Les 167 Etats membres de l'Organisation maritime internationale (OMI) ont adopté, vendredi 15 mai à Hongkong, la première convention internationale sur le démantèlement des navires de commerce en fin de vie.
Ce texte, négocié depuis cinq ans, vise à améliorer les conditions de travail et le respect de l'environnement sur les chantiers de démantèlement asiatiques, où finit une grande partie des bâtiments, qui y sont désossés avant revente de leur acier.
La déconstruction des navires, qui contiennent des matériaux toxiques (amiante, produits chlorés, métaux lourds, résidus d'hydrocarbures, solvants) a lieu sur la plage (méthode du " beaching"), sans protection des travailleurs et de l'environnement.
Les organisations non gouvernementales (ONG) dénoncent depuis plusieurs années les morts et les maladies causées par ces conditions de travail "indignes".
C'est dans l'un de ces chantiers, à Alang en Inde, que le gouvernement français voulait envoyer l'ancien porte-avions Clemenceau, en février 2006 (après désamiantage partiel), avant de devoir renoncer à ce projet.
La convention de Bâle, qui vise à réduire les mouvements transfrontaliers de déchets dangereux vers les pays en développement, et à contrôler les conditions de leur traitement, est censée s'appliquer aux navires. Mais elle se retrouve en contradiction avec le principe de liberté de circulation en mer.
Le texte s'applique donc pour les transferts terrestres, les Etats exportateurs de déchets étant plus facilement identifiables.
"La situation actuelle ne peut pas durer. On sait qu'on ne peut pas avancer avec la convention de Bâle", explique Claude Wohrer, chef de la délégation française à Hongkong.
La nouvelle convention introduit plusieurs obligations. Les navires anciens immatriculés dans un Etat signataire seront dotés d'un inventaire des matières dangereuses à bord et de leur localisation.
L'utilisation de plusieurs substances toxiques sera interdite dans la construction des navires neufs.
Ces bateaux devront être démantelés dans des Etats signataires de la convention, qui seront eux-mêmes dans l'obligation de certifier les chantiers, et de valider un "plan de démantèlement".
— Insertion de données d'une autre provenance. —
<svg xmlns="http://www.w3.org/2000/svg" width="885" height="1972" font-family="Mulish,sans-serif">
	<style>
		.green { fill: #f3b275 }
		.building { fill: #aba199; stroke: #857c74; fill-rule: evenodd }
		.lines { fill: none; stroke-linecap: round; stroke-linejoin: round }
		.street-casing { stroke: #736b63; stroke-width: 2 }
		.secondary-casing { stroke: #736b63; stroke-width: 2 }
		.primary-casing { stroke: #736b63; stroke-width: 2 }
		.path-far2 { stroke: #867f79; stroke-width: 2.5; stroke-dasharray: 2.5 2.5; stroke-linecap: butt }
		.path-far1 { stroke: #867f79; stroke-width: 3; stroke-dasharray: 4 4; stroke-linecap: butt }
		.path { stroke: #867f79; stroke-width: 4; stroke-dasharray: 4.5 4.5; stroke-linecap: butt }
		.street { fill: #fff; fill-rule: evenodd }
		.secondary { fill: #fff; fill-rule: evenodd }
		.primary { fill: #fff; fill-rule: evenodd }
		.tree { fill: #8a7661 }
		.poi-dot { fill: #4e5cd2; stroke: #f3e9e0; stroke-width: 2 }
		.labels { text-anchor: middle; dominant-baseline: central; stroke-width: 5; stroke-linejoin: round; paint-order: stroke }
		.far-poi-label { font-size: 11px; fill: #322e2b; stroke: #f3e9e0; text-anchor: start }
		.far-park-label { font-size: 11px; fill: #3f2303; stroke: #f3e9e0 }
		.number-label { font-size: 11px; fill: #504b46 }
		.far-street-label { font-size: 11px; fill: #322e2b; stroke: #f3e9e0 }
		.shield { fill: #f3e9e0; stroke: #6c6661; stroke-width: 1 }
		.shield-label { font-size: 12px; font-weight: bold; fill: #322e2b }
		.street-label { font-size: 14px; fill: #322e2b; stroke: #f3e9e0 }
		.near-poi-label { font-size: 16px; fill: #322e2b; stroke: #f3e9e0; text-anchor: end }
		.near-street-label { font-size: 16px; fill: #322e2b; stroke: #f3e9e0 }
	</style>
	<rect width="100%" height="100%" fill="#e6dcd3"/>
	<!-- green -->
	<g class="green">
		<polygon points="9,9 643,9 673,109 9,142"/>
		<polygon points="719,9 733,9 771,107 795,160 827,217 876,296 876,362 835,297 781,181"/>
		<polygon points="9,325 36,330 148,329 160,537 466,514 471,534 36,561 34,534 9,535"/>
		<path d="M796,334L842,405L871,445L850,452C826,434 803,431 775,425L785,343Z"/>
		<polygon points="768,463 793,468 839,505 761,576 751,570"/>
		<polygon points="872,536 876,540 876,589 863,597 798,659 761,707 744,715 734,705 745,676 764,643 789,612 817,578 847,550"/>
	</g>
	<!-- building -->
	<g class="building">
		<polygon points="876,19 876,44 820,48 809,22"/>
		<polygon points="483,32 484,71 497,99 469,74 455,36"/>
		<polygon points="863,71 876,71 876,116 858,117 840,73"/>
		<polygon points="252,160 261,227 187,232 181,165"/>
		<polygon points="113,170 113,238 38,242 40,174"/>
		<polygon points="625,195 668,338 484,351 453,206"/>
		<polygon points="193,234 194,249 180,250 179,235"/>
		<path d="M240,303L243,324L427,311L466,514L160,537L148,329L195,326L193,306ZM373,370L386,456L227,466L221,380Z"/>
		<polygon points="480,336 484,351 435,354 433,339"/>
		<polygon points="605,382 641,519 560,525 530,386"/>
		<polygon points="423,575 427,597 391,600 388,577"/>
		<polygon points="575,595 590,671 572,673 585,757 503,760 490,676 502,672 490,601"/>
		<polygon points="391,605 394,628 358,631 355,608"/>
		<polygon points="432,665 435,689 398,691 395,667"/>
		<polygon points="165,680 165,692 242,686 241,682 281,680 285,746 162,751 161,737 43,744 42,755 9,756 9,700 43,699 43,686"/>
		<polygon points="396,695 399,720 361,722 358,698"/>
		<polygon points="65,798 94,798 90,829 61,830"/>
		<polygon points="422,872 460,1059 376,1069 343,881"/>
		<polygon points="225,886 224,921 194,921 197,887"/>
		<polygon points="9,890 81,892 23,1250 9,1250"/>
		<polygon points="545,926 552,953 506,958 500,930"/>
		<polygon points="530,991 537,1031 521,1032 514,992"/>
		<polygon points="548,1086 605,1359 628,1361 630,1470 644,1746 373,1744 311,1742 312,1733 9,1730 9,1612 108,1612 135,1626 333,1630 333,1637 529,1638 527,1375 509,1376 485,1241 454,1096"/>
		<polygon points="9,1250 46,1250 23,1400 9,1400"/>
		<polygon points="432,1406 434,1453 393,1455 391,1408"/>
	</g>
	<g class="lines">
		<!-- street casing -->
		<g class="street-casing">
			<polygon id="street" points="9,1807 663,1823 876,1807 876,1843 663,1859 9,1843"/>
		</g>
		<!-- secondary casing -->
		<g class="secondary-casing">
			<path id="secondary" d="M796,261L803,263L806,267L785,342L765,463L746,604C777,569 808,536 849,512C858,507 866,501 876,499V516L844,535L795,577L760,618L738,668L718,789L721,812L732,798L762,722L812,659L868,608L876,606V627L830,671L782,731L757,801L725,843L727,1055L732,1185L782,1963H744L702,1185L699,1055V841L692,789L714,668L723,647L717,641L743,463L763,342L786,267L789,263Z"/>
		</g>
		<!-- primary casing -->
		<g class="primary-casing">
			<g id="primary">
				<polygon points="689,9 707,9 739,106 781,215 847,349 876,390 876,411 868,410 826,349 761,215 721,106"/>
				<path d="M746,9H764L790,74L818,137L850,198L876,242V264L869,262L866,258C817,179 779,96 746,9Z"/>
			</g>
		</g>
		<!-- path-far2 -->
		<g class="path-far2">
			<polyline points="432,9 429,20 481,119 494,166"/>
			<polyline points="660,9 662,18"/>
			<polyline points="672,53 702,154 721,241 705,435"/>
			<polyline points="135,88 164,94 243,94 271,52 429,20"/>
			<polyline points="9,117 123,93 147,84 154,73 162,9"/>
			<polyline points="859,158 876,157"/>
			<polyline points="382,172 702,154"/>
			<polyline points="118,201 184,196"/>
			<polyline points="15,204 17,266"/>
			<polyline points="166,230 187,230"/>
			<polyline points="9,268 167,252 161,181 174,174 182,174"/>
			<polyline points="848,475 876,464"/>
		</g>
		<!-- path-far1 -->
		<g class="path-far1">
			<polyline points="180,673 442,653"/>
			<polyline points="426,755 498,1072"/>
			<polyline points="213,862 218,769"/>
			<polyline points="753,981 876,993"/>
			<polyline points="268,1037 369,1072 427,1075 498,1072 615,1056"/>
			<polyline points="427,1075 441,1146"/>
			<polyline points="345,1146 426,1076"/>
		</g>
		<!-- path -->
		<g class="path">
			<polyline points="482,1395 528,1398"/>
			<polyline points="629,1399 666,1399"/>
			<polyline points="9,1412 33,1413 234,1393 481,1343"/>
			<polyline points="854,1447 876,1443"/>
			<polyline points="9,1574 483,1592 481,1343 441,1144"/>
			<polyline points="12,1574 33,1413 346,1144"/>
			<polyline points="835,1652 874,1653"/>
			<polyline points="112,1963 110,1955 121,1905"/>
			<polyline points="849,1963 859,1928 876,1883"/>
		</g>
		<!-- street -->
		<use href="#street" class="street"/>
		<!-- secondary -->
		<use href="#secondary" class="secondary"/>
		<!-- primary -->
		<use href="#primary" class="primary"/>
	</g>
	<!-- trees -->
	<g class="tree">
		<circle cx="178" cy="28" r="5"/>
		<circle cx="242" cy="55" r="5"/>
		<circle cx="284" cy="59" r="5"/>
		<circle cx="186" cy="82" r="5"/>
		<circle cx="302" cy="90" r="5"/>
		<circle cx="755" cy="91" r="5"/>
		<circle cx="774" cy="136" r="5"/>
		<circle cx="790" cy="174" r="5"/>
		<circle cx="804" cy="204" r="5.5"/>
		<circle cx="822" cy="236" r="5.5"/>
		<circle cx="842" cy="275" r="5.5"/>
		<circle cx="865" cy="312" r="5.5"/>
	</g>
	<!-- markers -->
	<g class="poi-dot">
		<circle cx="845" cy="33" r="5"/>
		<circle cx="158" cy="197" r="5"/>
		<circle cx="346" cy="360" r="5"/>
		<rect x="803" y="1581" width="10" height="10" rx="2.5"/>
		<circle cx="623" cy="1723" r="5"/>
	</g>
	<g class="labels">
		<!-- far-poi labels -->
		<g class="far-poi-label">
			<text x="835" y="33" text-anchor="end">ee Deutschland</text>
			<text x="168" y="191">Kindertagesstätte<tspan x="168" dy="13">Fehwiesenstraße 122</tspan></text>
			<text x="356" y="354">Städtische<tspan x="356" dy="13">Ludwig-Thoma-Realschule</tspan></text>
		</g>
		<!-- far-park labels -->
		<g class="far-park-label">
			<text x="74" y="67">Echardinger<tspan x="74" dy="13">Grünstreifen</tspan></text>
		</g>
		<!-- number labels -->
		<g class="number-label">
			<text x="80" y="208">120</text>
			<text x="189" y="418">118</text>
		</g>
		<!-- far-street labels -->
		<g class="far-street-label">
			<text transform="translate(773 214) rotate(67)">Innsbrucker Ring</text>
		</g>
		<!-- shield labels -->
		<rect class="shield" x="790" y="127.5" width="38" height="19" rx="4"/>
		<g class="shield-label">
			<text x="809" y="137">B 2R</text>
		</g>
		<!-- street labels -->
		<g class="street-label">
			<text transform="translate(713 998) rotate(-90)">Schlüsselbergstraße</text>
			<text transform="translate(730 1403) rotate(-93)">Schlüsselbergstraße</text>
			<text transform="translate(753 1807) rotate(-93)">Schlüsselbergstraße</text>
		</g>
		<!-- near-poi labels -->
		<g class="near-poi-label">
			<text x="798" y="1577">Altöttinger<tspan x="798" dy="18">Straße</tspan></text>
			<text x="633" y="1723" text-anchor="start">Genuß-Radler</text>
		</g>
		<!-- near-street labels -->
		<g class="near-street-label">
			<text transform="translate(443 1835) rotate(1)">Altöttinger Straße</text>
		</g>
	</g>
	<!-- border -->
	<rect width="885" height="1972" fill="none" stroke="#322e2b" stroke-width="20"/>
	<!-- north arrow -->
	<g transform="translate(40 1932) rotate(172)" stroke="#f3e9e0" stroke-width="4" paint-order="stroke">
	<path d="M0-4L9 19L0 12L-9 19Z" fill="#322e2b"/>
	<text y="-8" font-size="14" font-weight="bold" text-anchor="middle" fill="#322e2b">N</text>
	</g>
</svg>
Si le chantier retenu n'a pas les capacités de traiter certains toxiques, un autre site devra être choisi. Une série de mesures seront à respecter dans les chantiers (prévention des accidents, équipements des ouvriers, récupération et stockage des déchets, etc.).
Les ONG rassemblées dans une "Plate-forme sur le démantèlement des navires", présentes à Hongkong, ont dénoncé "un grand recul".
Selon elles, la convention "légalise l'exportation de navires toxiques en fin de vie vers des pays en développement sans dépollution préalable", et protège donc moins ces pays que la convention de Bâle. Elles réclament l'interdiction pure et simple du "beaching".
Selon elles, les exigences de la nouvelle convention sont minimales, et reposent uniquement sur le bon vouloir des Etats du pavillon (où sont immatriculés les navires) et des Etats "recycleurs".
Autre point de controverse : la date d'entrée en vigueur de la convention. Les conditions sont en effet "élevées", reconnaît Nikos Mikelis, chargé du recyclage des navires à l'OMI.
La ratification de quinze Etats au minimum est requise, et les pays signataires devront représenter au moins 40 % de la flotte mondiale, et 3 % des capacités de démantèlement.
Le Danemark, l'Allemagne, et la France sont parmi les pays qui ont oeuvré en faveur de l'adoption du texte. "Cette convention est perfectible, mais représente un grand pas dans la bonne direction", affirme Mme Wohrer.
La Norvège, la Chine, la Turquie y sont aussi favorables et pourraient la ratifier rapidement. En revanche, les Etats réputés être des pavillons de complaisance (Liberia, Panama, Bermudes...) y sont hostiles. Personne ne risque de pronostic précis, mais l'entrée en vigueur ne devrait pas intervenir avant plusieurs années.
Or, depuis quelques mois, le rythme de démantèlement progresse car la crise rend peu rentable l'exploitation des navires.
Alors que le nombre de bateaux envoyés à la casse oscillait jusqu'en 2008 entre 200 et 600 par an, il a atteint 470 depuis le début 2009.
L'Inde, le Bangladesh et le Pakistan restent les grands Etats "recycleurs".
Mais la Chine, où les conditions de démantèlement sont meilleures - les opérations ayant lieu dans des chantiers navals et non sur la plage -, revient sur ce marché. En outre, les conditions de travail s'amélioreraient en Inde, selon plusieurs observateurs.
Les ONG réfutent ce diagnostic, et affirment que l'accès aux chantiers de démolition leur est devenu quasi impossible.